═════ Listed entries ═════

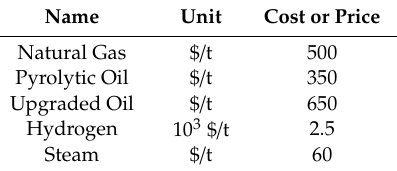
Table A2. Prices for oil and gases.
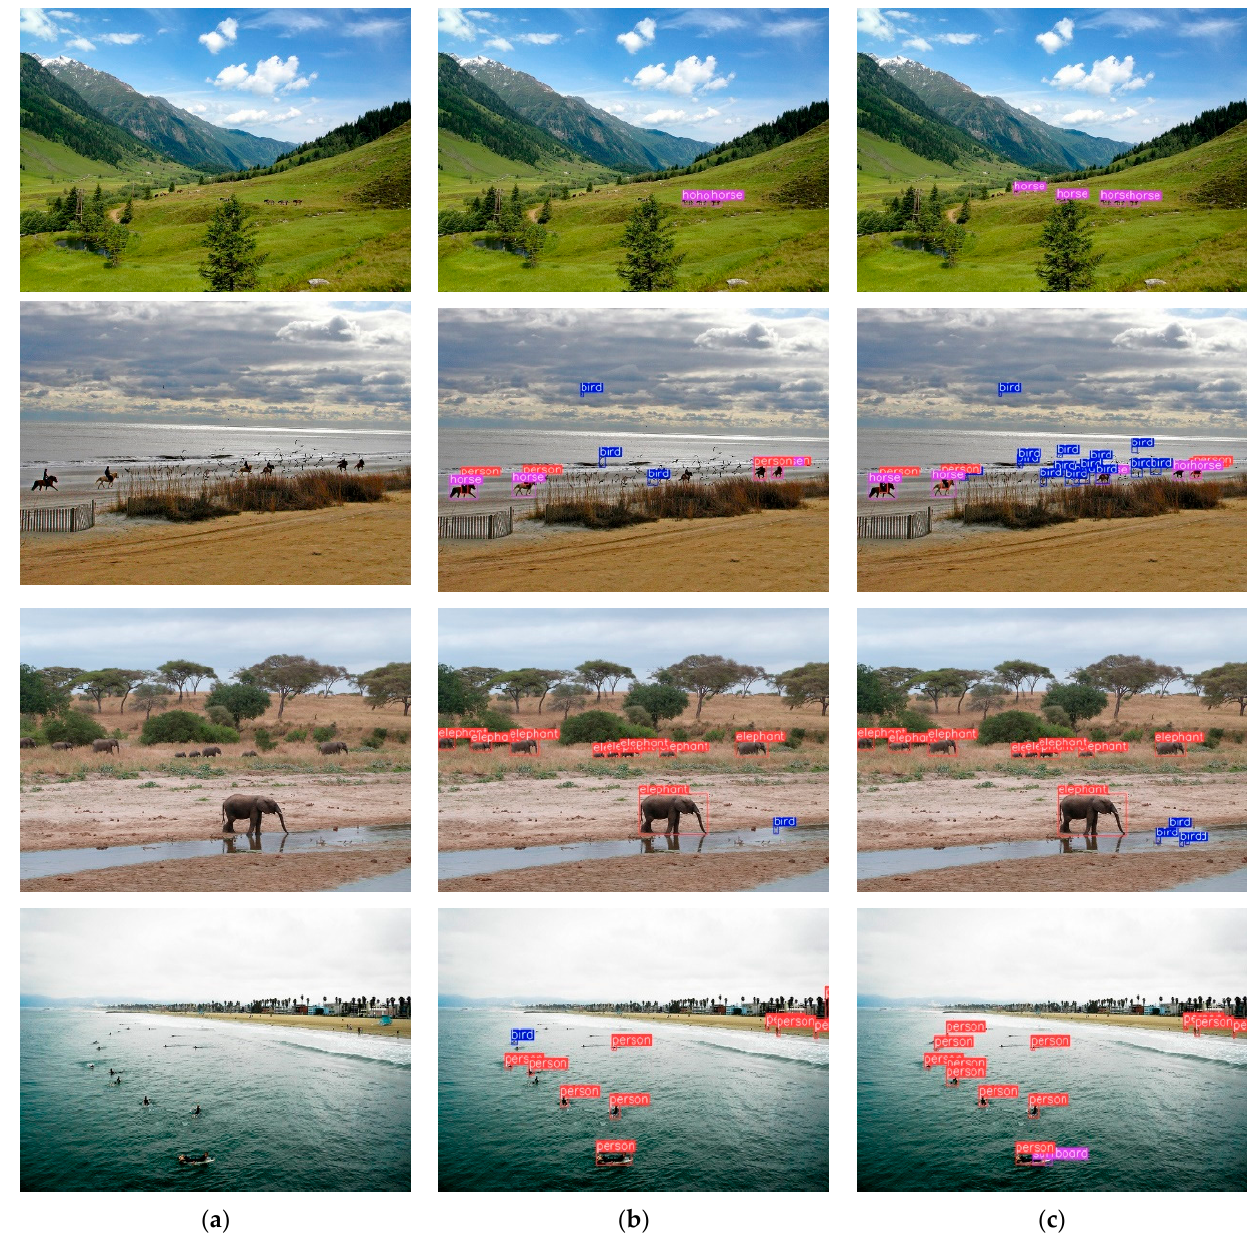
Figure 7. Comparisons of small object detection results: ( a ) the original images; ( b ) RetinaNet test results; ( c ) BFE-Net test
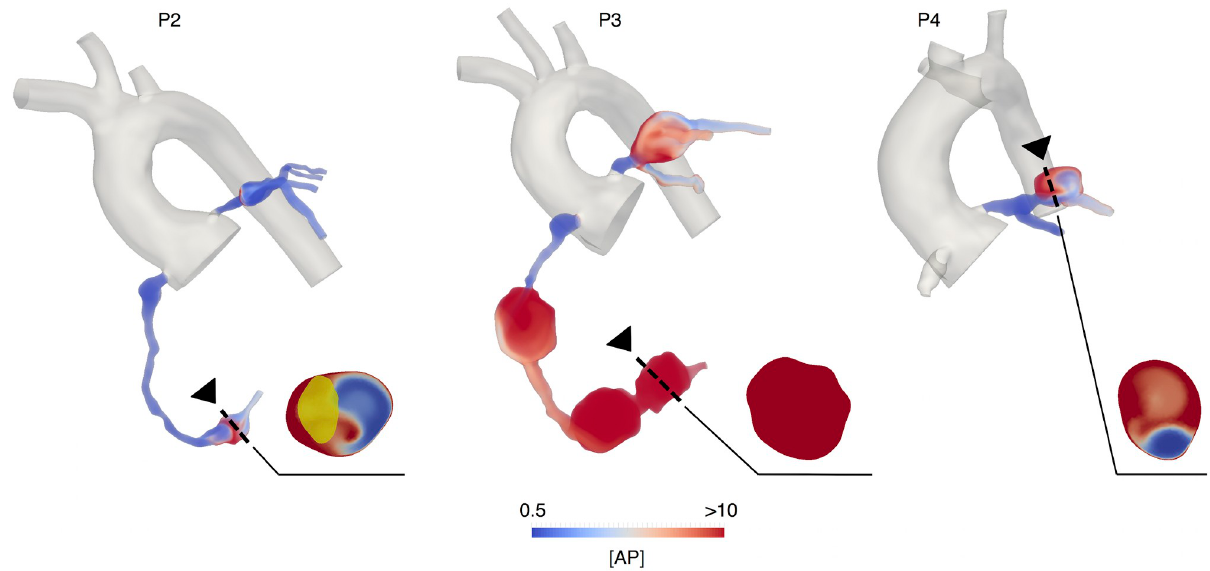
Fig 4. Qualitative comparison of [ AP ] spatial distribution for Kawasakidisease patients classified as high thrombotic risk. Arrow indicates region of confirmed thrombosis. Yellow shaded area represents the thrombus segmentation from image data. [ AP ] = Activated platelet concentration.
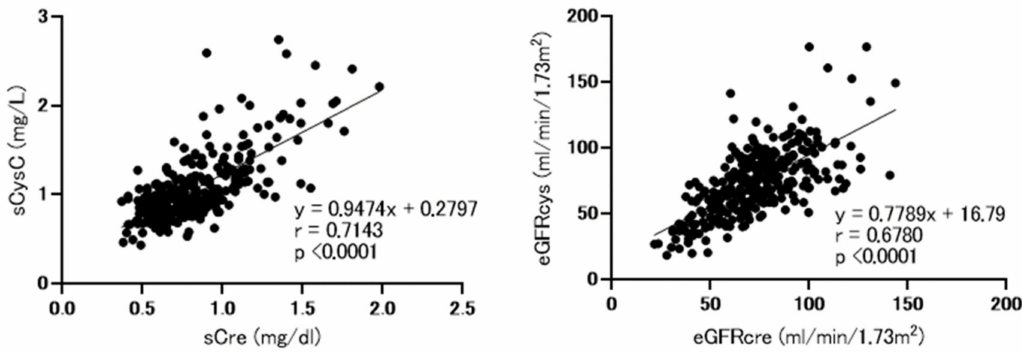
Figure 1. Correlations between baseline serum cystatin C and creatinine levels and between baseline estimated glomerular filtration rate (eGFR) based on cystatin C (eGFRcys) and creatinine (eGFRcre). sCre, serum creatinine; sCysC, serum cystatin C; eGFRcre, estimated glomerular filtration rate based on creatinine, eGFRcys; estimated glomerular filtration rate based on cystatin C. Analysis performed using spearman’s rank correlation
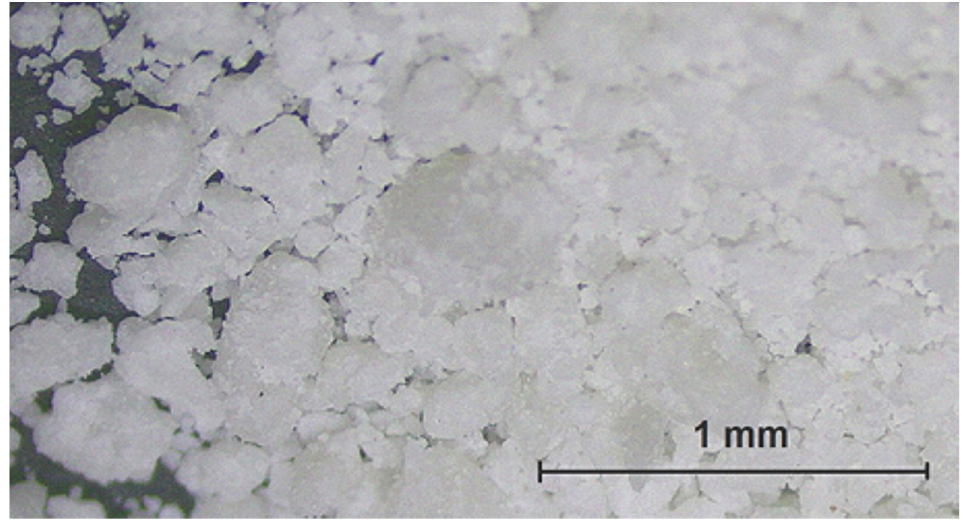
Figure 2. Granules of the polymer soap A.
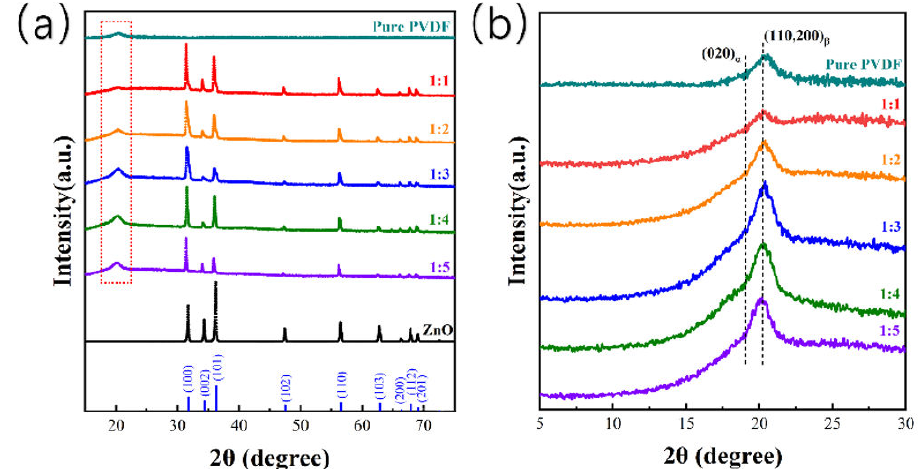
Figure 4. XRD patterns used to investigate the crystal phase composition. ( a ) XRD patterns of the electrospinning pure PVDF membrane, and the tetrapodal ZnO and ZnO@PVDF composite membranes with mass ratios of ZnO:PVDF = 1:1, 1:2, 1:3, 1:4, and 1:5, respectively. ( b ) Enlarged view of the red dotted box in ( a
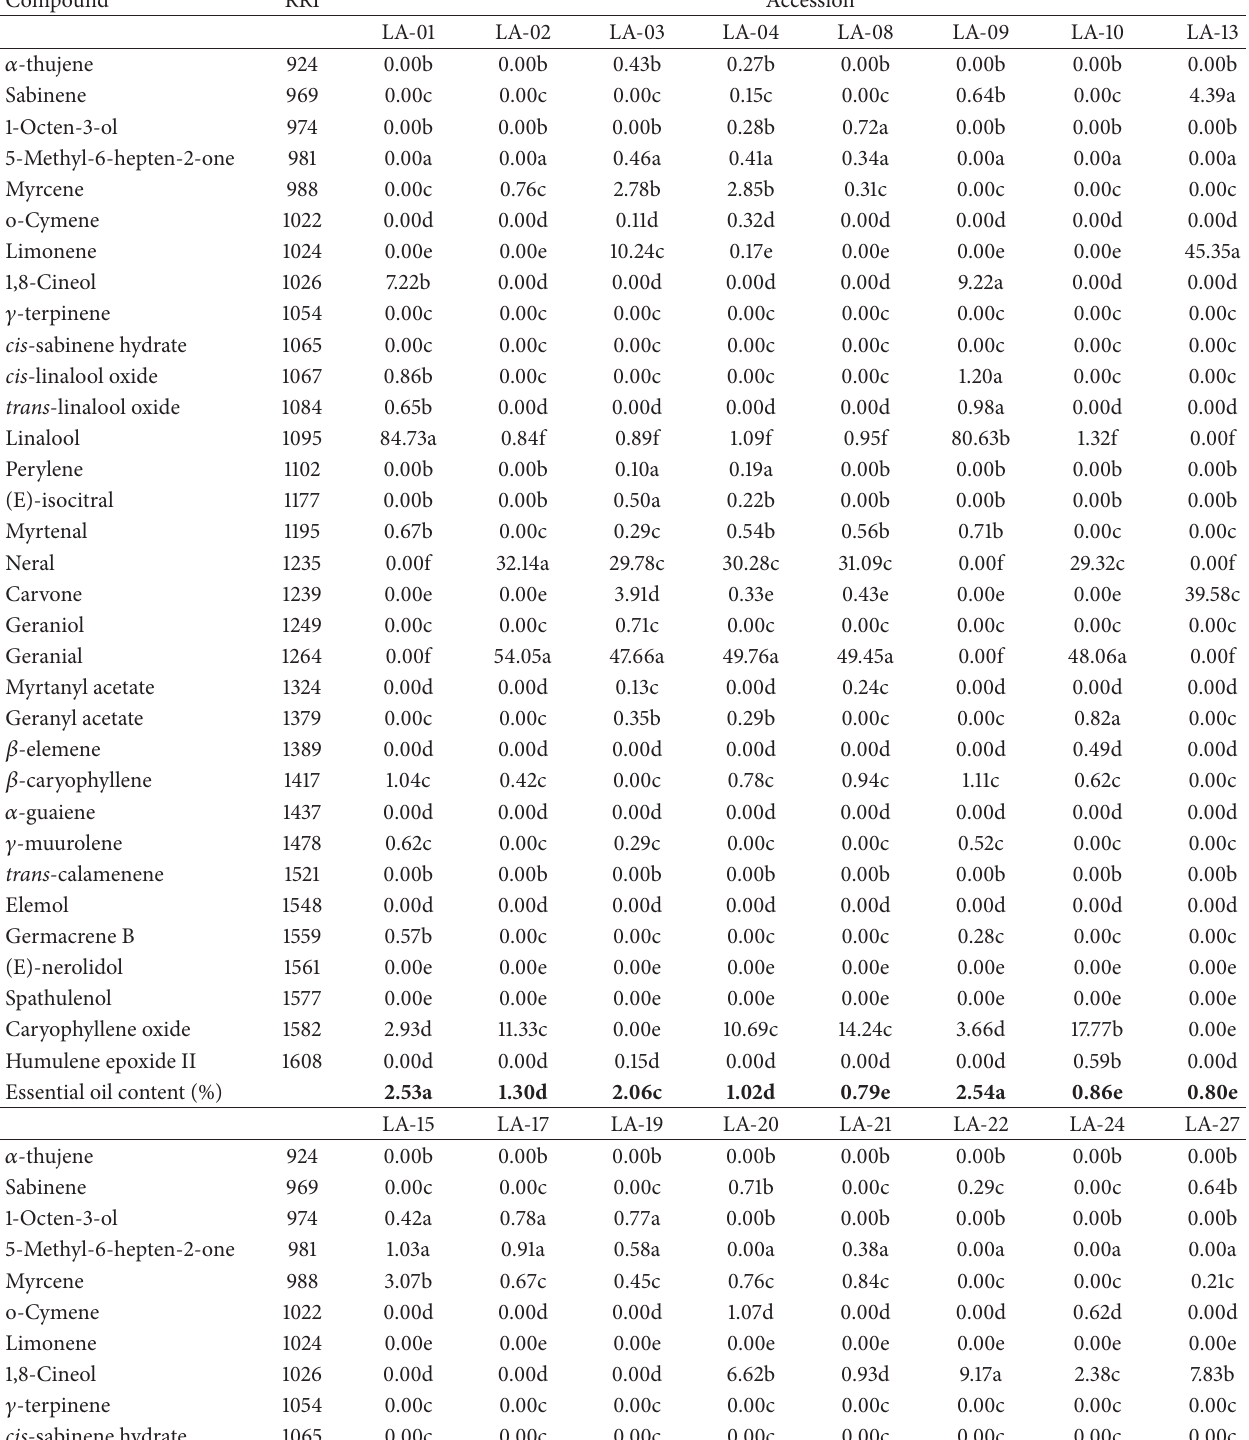
Table 2: Chemical composition of the essential oil of L. alba accessions from the Active Germplasm Bank at the Federal University of Sergipe.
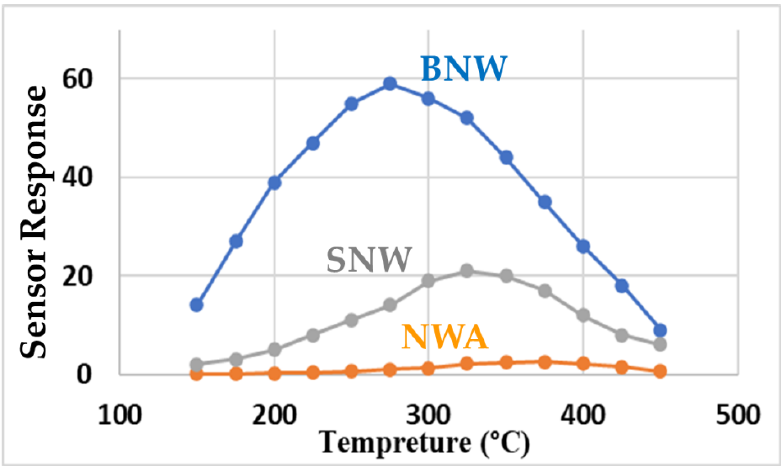
Figure 1. Sensor response versus operating temperature curves of the three sensors at 200 ppm of acetone.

═════

▸ What to work on: Copy each entry exactly as written. Images should not appear in the copy.

▸ Output of the exercise:
Table A2. Prices for oil and gases.
Figure 7. Comparisons of small object detection results: ( a ) the original images; ( b ) RetinaNet test results; ( c ) BFE-Net test
Fig 4. Qualitative comparison of [ AP ] spatial distribution for Kawasakidisease patients classified as high thrombotic risk. Arrow indicates region of confirmed thrombosis. Yellow shaded area represents the thrombus segmentation from image data. [ AP ] = Activated platelet concentration.
Figure 1. Correlations between baseline serum cystatin C and creatinine levels and between baseline estimated glomerular filtration rate (eGFR) based on cystatin C (eGFRcys) and creatinine (eGFRcre). sCre, serum creatinine; sCysC, serum cystatin C; eGFRcre, estimated glomerular filtration rate based on creatinine, eGFRcys; estimated glomerular filtration rate based on cystatin C. Analysis performed using spearman’s rank correlation
Figure 2. Granules of the polymer soap A.
Figure 4. XRD patterns used to investigate the crystal phase composition. ( a ) XRD patterns of the electrospinning pure PVDF membrane, and the tetrapodal ZnO and ZnO@PVDF composite membranes with mass ratios of ZnO:PVDF = 1:1, 1:2, 1:3, 1:4, and 1:5, respectively. ( b ) Enlarged view of the red dotted box in ( a
Table 2: Chemical composition of the essential oil of L. alba accessions from the Active Germplasm Bank at the Federal University of Sergipe.
Figure 1. Sensor response versus operating temperature curves of the three sensors at 200 ppm of acetone.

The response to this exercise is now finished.